▶ _Work order_: From the listing below, pull out the lines that hold "with".

(Provided entries begins)

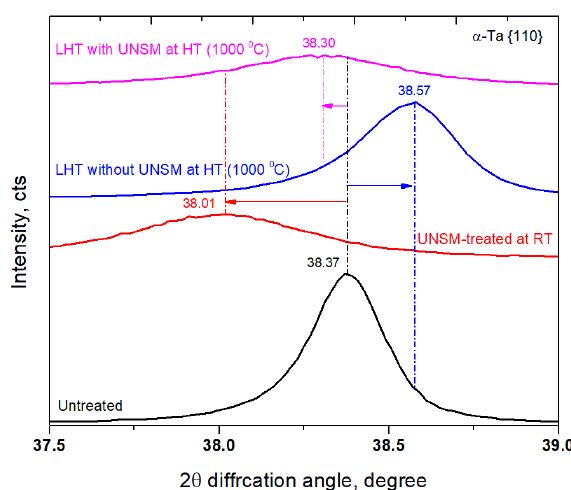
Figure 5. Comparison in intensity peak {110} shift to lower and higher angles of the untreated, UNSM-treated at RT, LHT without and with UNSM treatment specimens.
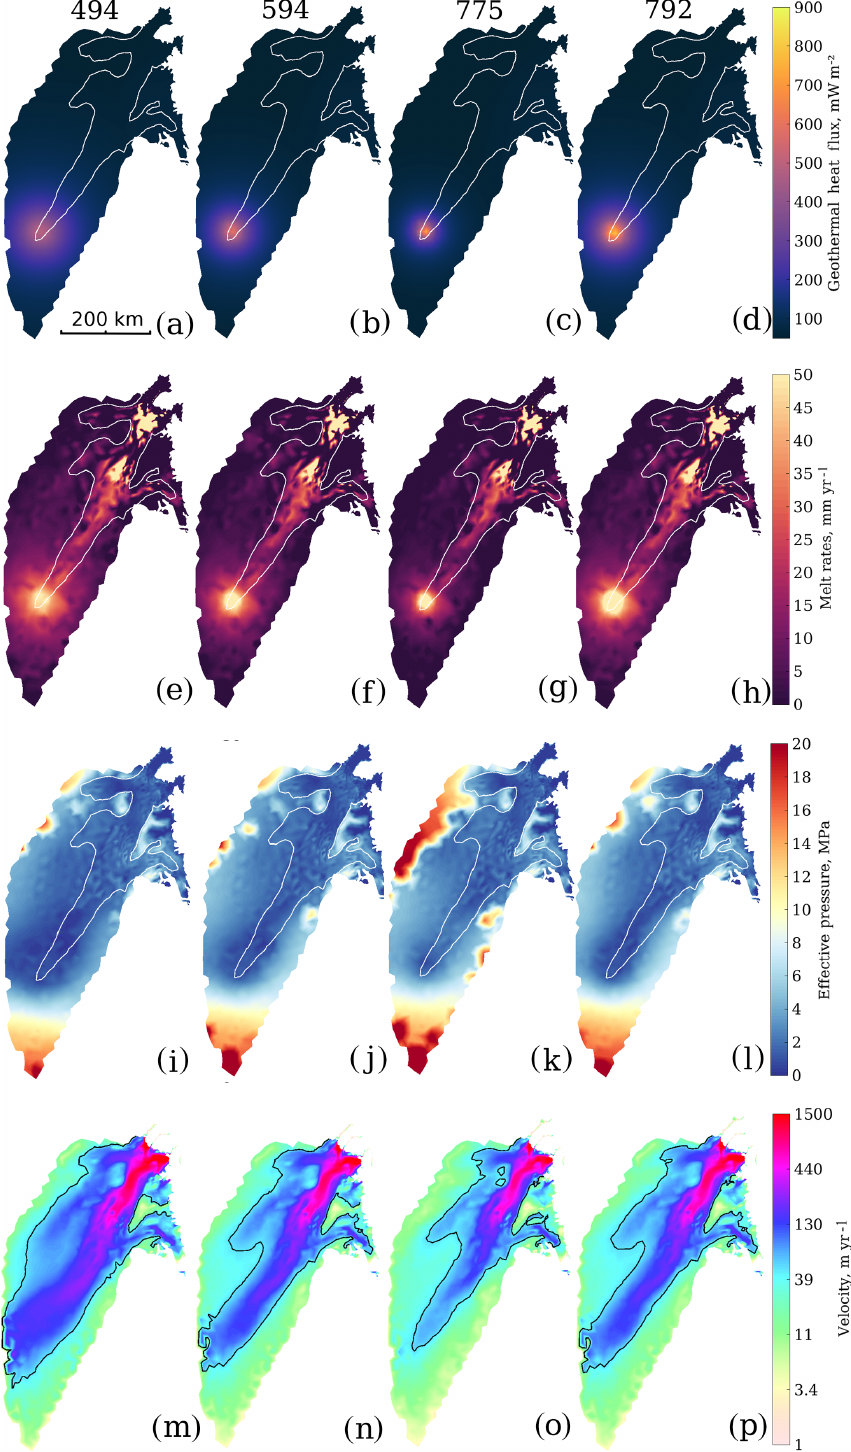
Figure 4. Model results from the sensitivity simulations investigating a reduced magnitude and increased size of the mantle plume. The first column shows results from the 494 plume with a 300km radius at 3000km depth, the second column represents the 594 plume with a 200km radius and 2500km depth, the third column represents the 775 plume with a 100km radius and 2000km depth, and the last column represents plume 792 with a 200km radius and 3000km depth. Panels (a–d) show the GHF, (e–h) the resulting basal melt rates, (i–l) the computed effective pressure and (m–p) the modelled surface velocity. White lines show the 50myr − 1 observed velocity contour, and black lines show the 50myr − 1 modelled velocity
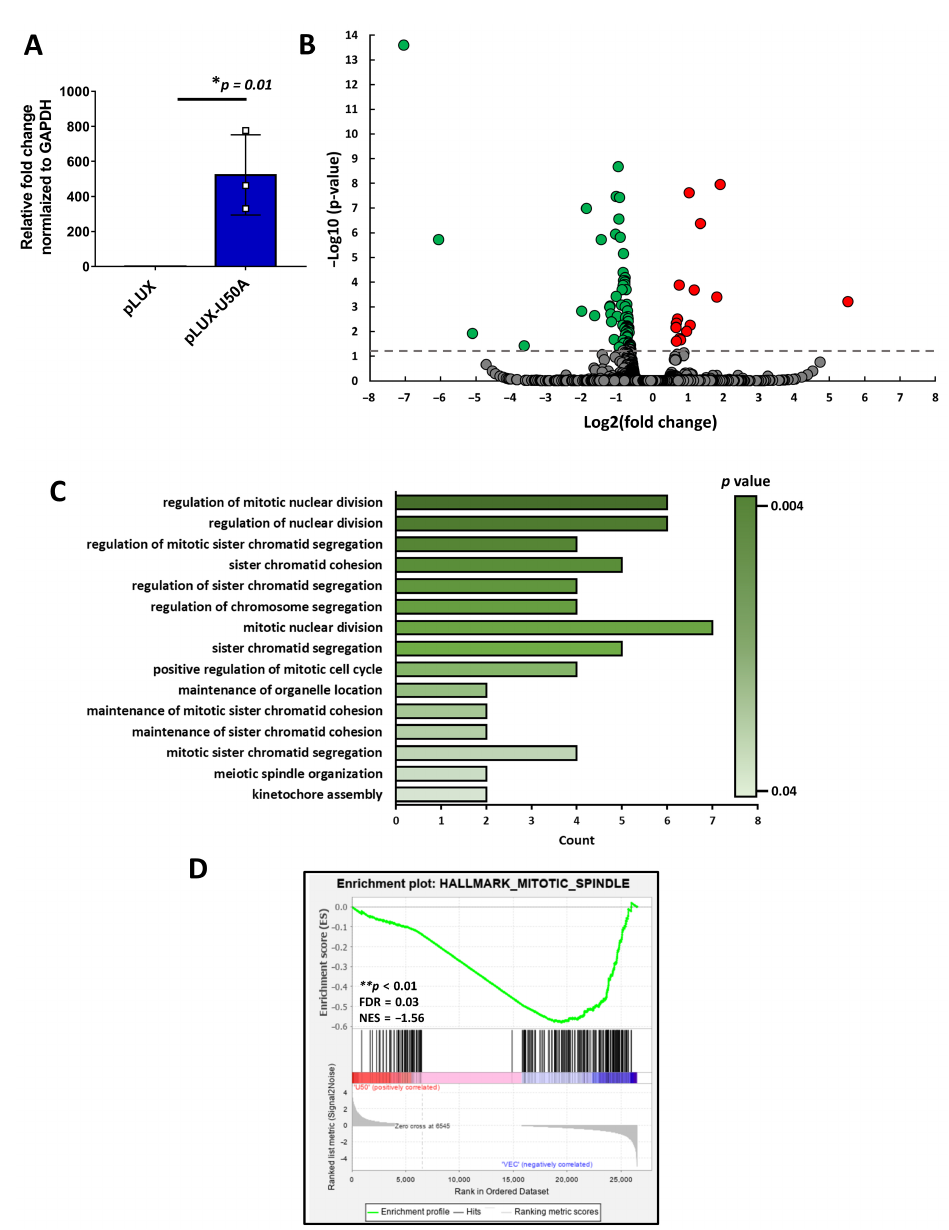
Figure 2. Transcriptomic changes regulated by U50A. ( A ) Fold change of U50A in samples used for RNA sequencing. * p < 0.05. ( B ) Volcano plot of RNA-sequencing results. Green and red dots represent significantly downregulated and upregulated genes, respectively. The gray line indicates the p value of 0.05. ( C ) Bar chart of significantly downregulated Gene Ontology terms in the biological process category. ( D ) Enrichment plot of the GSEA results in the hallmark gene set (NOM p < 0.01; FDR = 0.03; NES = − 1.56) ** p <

(Provided entries ends)
(Provided entries begins)

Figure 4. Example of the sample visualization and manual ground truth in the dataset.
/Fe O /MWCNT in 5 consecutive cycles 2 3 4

(Provided entries ends)
(Provided entries begins)

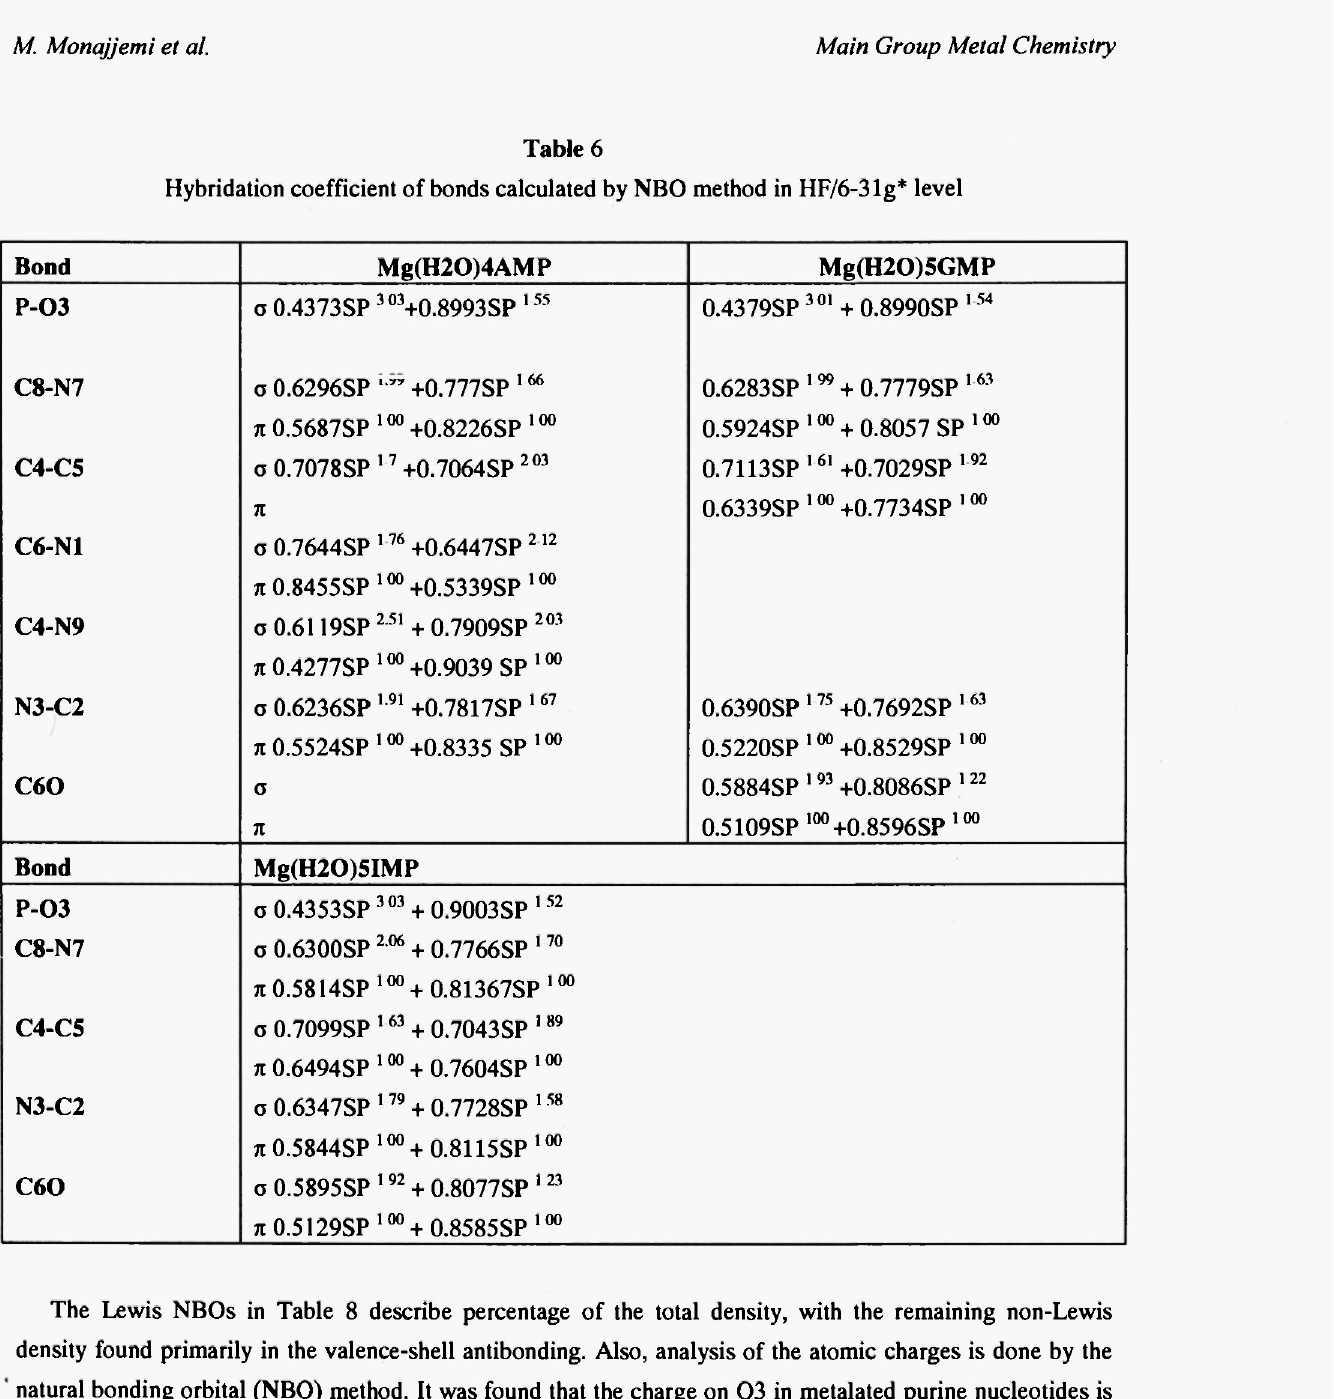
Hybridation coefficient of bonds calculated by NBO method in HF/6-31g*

(Provided entries ends)

▶ _The completed task_:
Figure 5. Comparison in intensity peak {110} shift to lower and higher angles of the untreated, UNSM-treated at RT, LHT without and with UNSM treatment specimens.
Figure 4. Model results from the sensitivity simulations investigating a reduced magnitude and increased size of the mantle plume. The first column shows results from the 494 plume with a 300km radius at 3000km depth, the second column represents the 594 plume with a 200km radius and 2500km depth, the third column represents the 775 plume with a 100km radius and 2000km depth, and the last column represents plume 792 with a 200km radius and 3000km depth. Panels (a–d) show the GHF, (e–h) the resulting basal melt rates, (i–l) the computed effective pressure and (m–p) the modelled surface velocity. White lines show the 50myr − 1 observed velocity contour, and black lines show the 50myr − 1 modelled velocity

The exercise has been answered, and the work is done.